S'unir pour inverser la tendance
Chères consœurs, chers confrères,
Le mois de mars 2026 conclut le trimestre en confirmant le net ralentissement de l’encaissement presse du marchand spécialiste indépendant. Dans un contexte déjà morose, le déclenchement des hostilités au Moyen-Orient n’a pas arrangé les affaires, comme en témoigne l’observatoire de l’Alliance du Commerce, et plus encore pour les produits culturels. Les prix à la pompe ont dépassé le seuil symbolique des deux euros le litre, et les inquiétudes sur le pouvoir d’achat sont au plus haut. Plus de quarante jours de conflit sans perspective claire de sortie ne permettent pas d’espérer corriger les tendances de 2025 à court terme. La fréquentation au mois de mars est en baisse de 4,3%. C’est la plus forte baisse du nombre moyen de tickets-caisse depuis mars 2020. Sans surprise, l’ensemble des activités du marchand est en baisse et l’encaissement tous produits confondus recule de 3,3% en cumul annuel.

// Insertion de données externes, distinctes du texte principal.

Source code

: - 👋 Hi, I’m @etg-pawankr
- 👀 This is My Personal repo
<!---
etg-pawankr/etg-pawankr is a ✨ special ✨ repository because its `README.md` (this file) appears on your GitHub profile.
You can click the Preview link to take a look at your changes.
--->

Dépositaires et SADP constatent eux aussi une baisse des volumes distribués et notre observatoire affiche un mois de mars au plus bas. Ainsi, le volume d’affaires prix fort de presse nationale affiche une baisse de 7,9%, comparé à mars 2025. Les magazines, qui représentent les trois quarts de nos ventes, tirent cette tendance vers le bas. Sur treize univers merchandising, seule une petite famille est en progression en mars : ado et musique avec +1,4%. Si on se concentre sur le top 5 de nos ventes, nous constatons que les ludiques et la presse télé limitent la casse, avec respectivement -1,5% et -2,3%. Du côté des féminins et de la presse enfants, c’est un recul plus marqué (-6,8% et -8,5%). Quant à la presse magazine d’actualité, elle ne tire pas avantage de la situation internationale (-11,6%), pas plus d’ailleurs que les quotidiens IPG, en recul de 6%. D’une manière générale, les quotidiens sont en baisse de 6,9%, avec le « sport » qui réalise une mauvaise performance (-7,4%). Le trimestre se termine ainsi sur une baisse de l’encaissement moyen du spécialiste de -5,6%. Nous restons toutefois plus résilients que le commerce de centre-ville dans son ensemble. L’augmentation de la rémunération des spécialistes, dont l’effet sera visible à partir du 2e semestre, arrive à point nommé pour nous permettre d’encaisser un trimestre décevant. Notre Congrès annuel a permis de réunir de nombreux éditeurs et acteurs de la filière. Ensemble, nous avons pris conscience que notre réseau de marchands, acteur essentiel de la vente au numéro, doit bénéficier d’une attention plus soutenue des éditeurs pour l’animer afin de redynamiser les ventes et de permettre d’inverser les tendances. Nous sommes les premiers commerces culturels de proximité, vecteurs de lien social, si indispensables à la vie de nos communes et de nos quartiers. C’est un enjeu essentiel sur lequel Culture Presse se mobilisera. Comme je l’ai dit en conclusion de mon discours du Congrès face à la profession : « Nous croyons en notre réseau. Croyez en nous. Le papier a encore un bel avenir. Ne regardons pas derrière nous, mais allons de l’avant. C’est en agissant tous ensemble que nous réussirons ».